Pesquisadores do Instituto Butantan, em parceria com a Universidade São Francisco (USF), desenvolveram um composto promissor, capaz de inibir uma das principais enzimas associadas à doença de Alzheimer.
O estudo, publicado no periódico Frontiers in Pharmacology, baseou-se em um peptídeo (um conjunto de aminoácidos) modificado em laboratório a partir de uma proteína presente no peixe merluza (Merluccius productus), seguindo uma tradição de pesquisa com espécies aquáticas de quase 30 anos, sobretudo em sua plataforma científica voltada ao estudo do peixe paulistinha.
Os resultados indicam que o composto, administrado a animais, atingiu o cérebro em apenas duas horas. Já em testes in vitro, em culturas de células, bloqueou eficazmente a atividade da BACE-1, uma das principais enzimas associadas ao Alzheimer em neurônios afetados pela doença.

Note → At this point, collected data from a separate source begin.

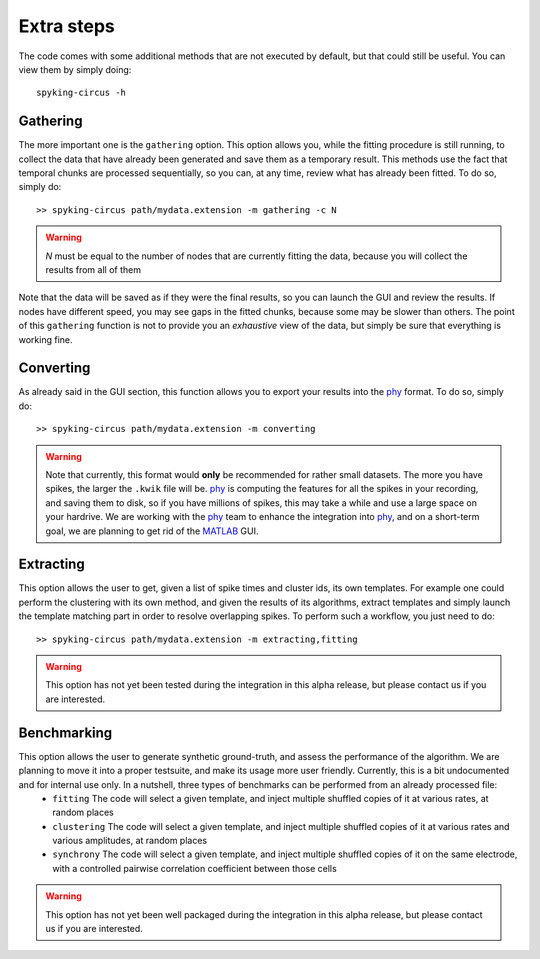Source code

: Extra steps
===========

The code comes with some additional methods that are not executed by default, but that could still be useful. You can view them by simply doing::

    spyking-circus -h


Gathering
---------

The more important one is the ``gathering`` option. This option allows you, while the fitting procedure is still running, to collect the data that have already been generated and save them as a temporary result. This methods use the fact that temporal chunks are processed sequentially, so you can, at any time, review what has already been fitted. To do so, simply do::

    >> spyking-circus path/mydata.extension -m gathering -c N

.. warning::

    *N* must be equal to the number of nodes that are currently fitting the data, because you will collect the results from all of them

Note that the data will be saved as if they were the final results, so you can launch the GUI and review the results. If nodes have different speed, you may see gaps in the fitted chunks, because some may be slower than others. The point of this ``gathering`` function is not to provide you an *exhaustive* view of the data, but simply be sure that everything is working fine.

Converting
----------

As already said in the GUI section, this function allows you to export your results into the phy_ format. To do so, simply do::

    >> spyking-circus path/mydata.extension -m converting

.. warning::

    Note that currently, this format would **only** be recommended for rather small datasets. The more you have spikes, the larger the ``.kwik`` file will be. phy_ is computing the features for all the spikes in your recording, and saving them to disk, so if you have millions of spikes, this may take a while and use a large space on your hardrive. We are working with the phy_ team to enhance the integration into phy_, and on a short-term goal, we are planning to get rid of the MATLAB_ GUI.


Extracting
----------

This option allows the user to get, given a list of spike times and cluster ids, its own templates. For example one could perform the clustering with its own method, and given the results of its algorithms, extract templates and simply launch the template matching part in order to resolve overlapping spikes. To perform such a workflow, you just need to do::

    >> spyking-circus path/mydata.extension -m extracting,fitting 

.. warning::
    This option has not yet been tested during the integration in this alpha release, but please contact us if you are interested. 


Benchmarking
------------

This option allows the user to generate synthetic ground-truth, and assess the performance of the algorithm. We are planning to move it into a proper testsuite, and make its usage more user friendly. Currently, this is a bit undocumented and for internal use only. In a nutshell, three types of benchmarks can be performed from an already processed file:
    * ``fitting`` The code will select a given template, and inject multiple shuffled copies of it at various rates, at random places 
    * ``clustering`` The code will select a given template, and inject multiple shuffled copies of it at various rates and various amplitudes, at random places
    * ``synchrony`` The code will select a given template, and inject multiple shuffled copies of it on the same electrode, with a controlled pairwise correlation coefficient between those cells

.. warning::
    This option has not yet been well packaged during the integration in this alpha release, but please contact us if you are interested. 



.. _phy: https://github.com/kwikteam/phy
.. _MATLAB: http://fr.mathworks.com/products/matlab/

A bióloga Juliana Mozer Sciani, do Programa de Pós-graduação em Toxinologia do Butantan e da USF, destaca que o peptídeo reduziu a quantidade de beta-amiloides, as proteínas tóxicas relacionadas à devastação causada pela enfermidade, apresentando-se como uma promissora opção de tratamento.
Promessa que vem do mar
A proteína original do peixe marinho, descoberta por pesquisadores asiáticos em 2019, teve sua sequência disponibilizada em um banco de dados utilizado pelos cientistas brasileiros. A versão alterada em laboratório, mais eficaz contra a BACE-1, foi obtida graças às modificações na sequência do peptídeo feitas por Juliana e equipe.
Os testes até o momento indicam a alta estabilidade e segurança do novo peptídeo. Nos modelos animais, observou-se que ele percorreu órgãos como pulmão, pâncreas, baço e fígado, sendo metabolizado, sem acumular-se em nenhum deles. Após seis horas, concentrou-se no rim e foi eliminado pela urina, sem causar inflamação ou danos celulares.

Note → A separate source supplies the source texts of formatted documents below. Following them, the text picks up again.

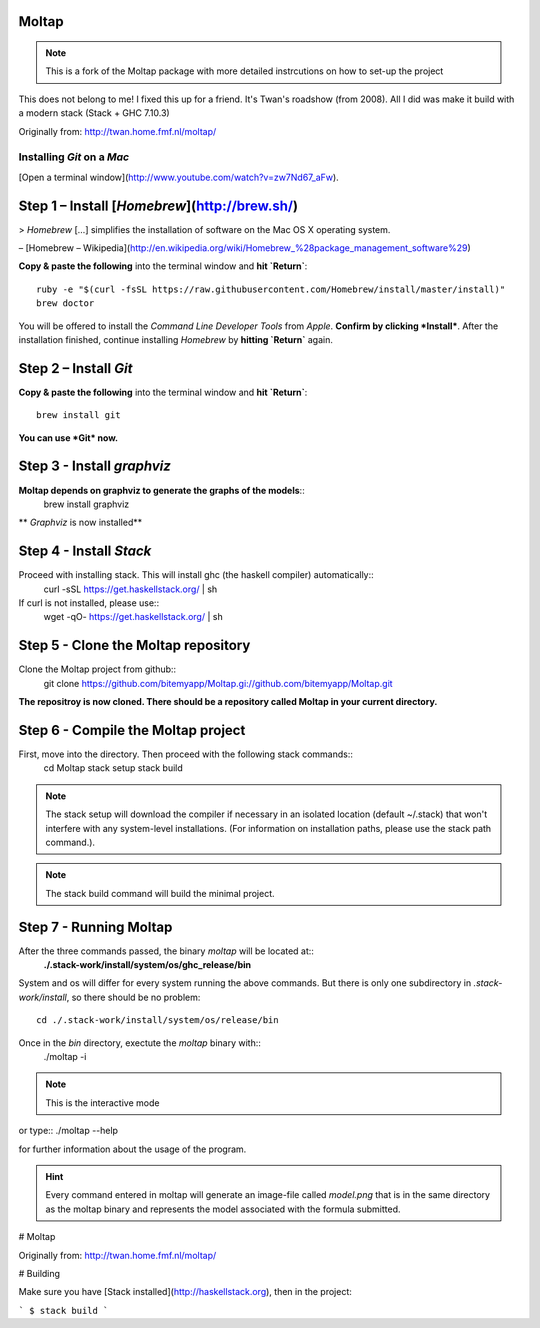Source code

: Moltap
======
.. note:: This is a fork of the Moltap package with more detailed instrcutions on how to set-up the project

This does not belong to me! I fixed this up for a friend. It's Twan's roadshow (from 2008).
All I did was make it build with a modern stack (Stack + GHC 7.10.3)

Originally from: http://twan.home.fmf.nl/moltap/


===========================
Installing *Git* on a *Mac*
===========================

[Open a terminal window](http://www.youtube.com/watch?v=zw7Nd67_aFw).

Step 1 – Install [*Homebrew*](http://brew.sh/)
==============================================

> *Homebrew* […] simplifies the installation of software on the Mac OS X operating system.

– [Homebrew – Wikipedia](http://en.wikipedia.org/wiki/Homebrew_%28package_management_software%29)

**Copy & paste the following** into the terminal window and **hit `Return`**::

    ruby -e "$(curl -fsSL https://raw.githubusercontent.com/Homebrew/install/master/install)"
    brew doctor

You will be offered to install the *Command Line Developer Tools* from *Apple*. **Confirm by clicking *Install***. After the installation finished, continue installing *Homebrew* by **hitting `Return`** again.

Step 2 – Install *Git*
======================

**Copy & paste the following** into the terminal window and **hit `Return`**::

    brew install git

**You can use *Git* now.**

Step 3 - Install *graphviz*
===========================
**Moltap depends on graphviz to generate the graphs of the models**::
    brew install graphviz

** *Graphviz* is now installed**

Step 4 - Install *Stack*
========================
Proceed with installing stack. This will install ghc (the haskell compiler) automatically::
    curl -sSL https://get.haskellstack.org/ | sh
If curl is not installed, please use::
    wget -qO- https://get.haskellstack.org/ | sh

Step 5 - Clone the Moltap repository
====================================
Clone the Moltap project from github::
    git clone https://github.com/bitemyapp/Moltap.gi://github.com/bitemyapp/Moltap.git 

**The repositroy is now cloned. There should be a repository called Moltap in your current directory.**

Step 6 - Compile the Moltap project
===================================

First, move into the directory. Then proceed with the following stack commands::
    cd Moltap
    stack setup
    stack build

.. note:: The stack setup will download the compiler if necessary in an isolated location (default ~/.stack) that won't interfere with any system-level installations. (For information on installation paths, please use the stack path command.).
.. note:: The stack build command will build the minimal project.

Step 7 - Running Moltap
=======================

After the three commands passed, the binary `moltap` will be located at::
    **./.stack-work/install/system/os/ghc_release/bin**

System and os  will differ for every system running the above commands. 
But there is only one subdirectory in *.stack-work/install*, so there should be no problem::

    cd ./.stack-work/install/system/os/release/bin

Once in the *bin* directory, exectute the *moltap* binary with::
    ./moltap -i

.. note:: This is the interactive mode

or type::
./moltap --help

for further information about the usage of the program.

.. hint:: Every command entered in moltap will generate an image-file called *model.png* that is in the same directory as the moltap binary and represents the model associated with the formula submitted.




# Moltap

Originally from: http://twan.home.fmf.nl/moltap/

# Building

Make sure you have [Stack installed](http://haskellstack.org), then in the project:

```
$ stack build
```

A biomédica Bianca Cestari, especializada em biologia molecular e responsável pela plataforma de Microscopia Intravital, explica que esse tipo de testagem chama-se farmacocinética e revela como a substância se desloca no organismo, esclarecendo questões como o intervalo de administração do medicamento.
Por que tomamos alguns remédios de 6 em 6 horas, e outros de 12 em 12, por exemplo? Porque foi feita uma análise de como o fármaco age e se dispersa no corpo, a fim de saber quanto tempo leva para ter a ação e quanto tempo ele demora para sair, elucida a especialista.
Apesar dos resultados positivos, os pesquisadores enfatizam que os testes em pacientes e a transformação do composto em um produto podem demandar bastante tempo. Os próximos passos envolvem testes em animais com Alzheimer (por ora a avaliação foi focada em animais saudáveis), visando avaliar a eficácia e a segurança do composto.